» **Work to be completed**: From the line that contains "sneaker: none [336,273,387,318]" to the final line of the records below, print each line exactly and leave every picture out.

» **Given data**:
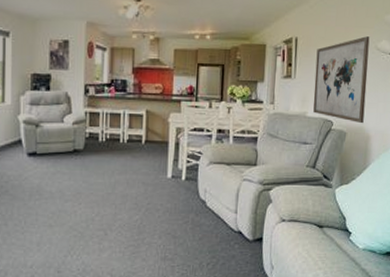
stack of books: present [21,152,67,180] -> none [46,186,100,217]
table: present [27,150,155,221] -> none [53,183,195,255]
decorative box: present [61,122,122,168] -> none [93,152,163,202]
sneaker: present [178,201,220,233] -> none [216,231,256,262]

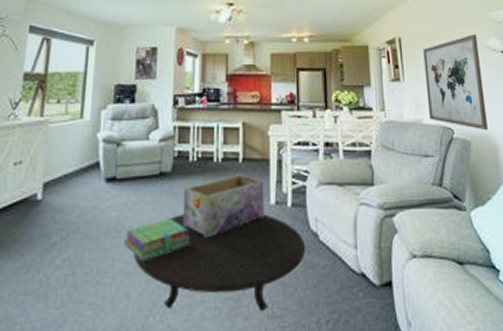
stack of books: none [46,186,100,217] -> present [124,218,190,261]
table: none [53,183,195,255] -> present [133,214,306,312]
decorative box: none [93,152,163,202] -> present [182,173,264,239]

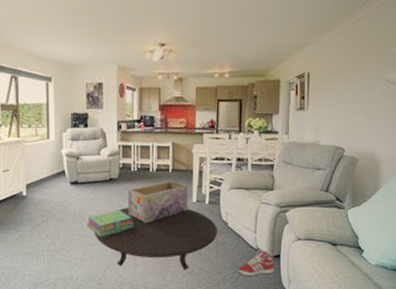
sneaker: none [336,273,387,318] -> present [238,249,275,276]
wall art: present [423,34,488,131] -> none [325,69,379,150]

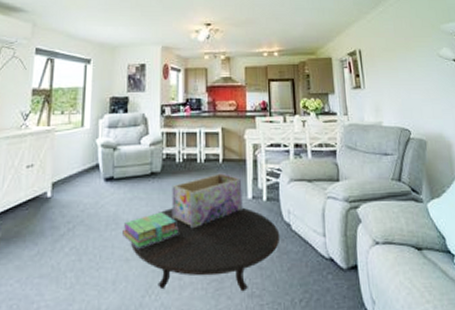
sneaker: present [238,249,275,276] -> none [308,258,353,297]

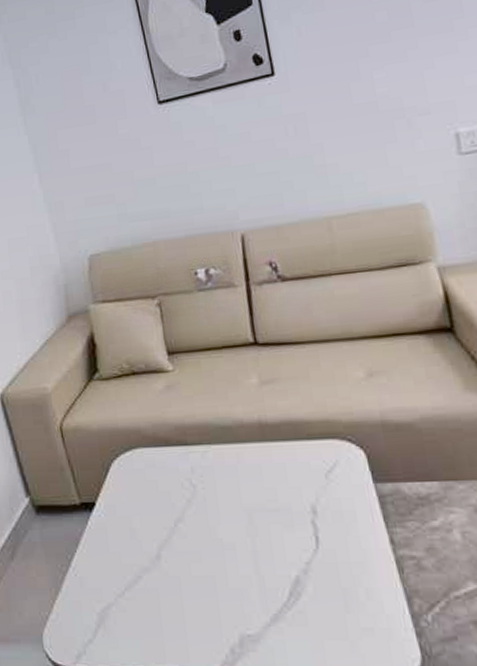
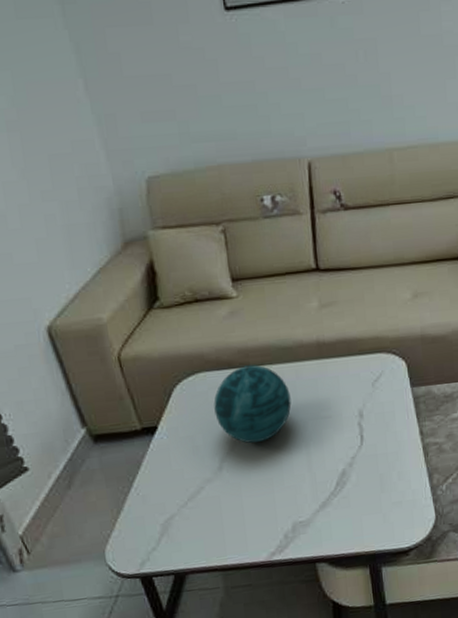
decorative orb: none [151,444,233,532] -> present [214,365,292,443]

» **Task result**:
sneaker: none [336,273,387,318] -> present [238,249,275,276]
wall art: present [423,34,488,131] -> none [325,69,379,150]

sneaker: present [238,249,275,276] -> none [308,258,353,297]

decorative orb: none [151,444,233,532] -> present [214,365,292,443]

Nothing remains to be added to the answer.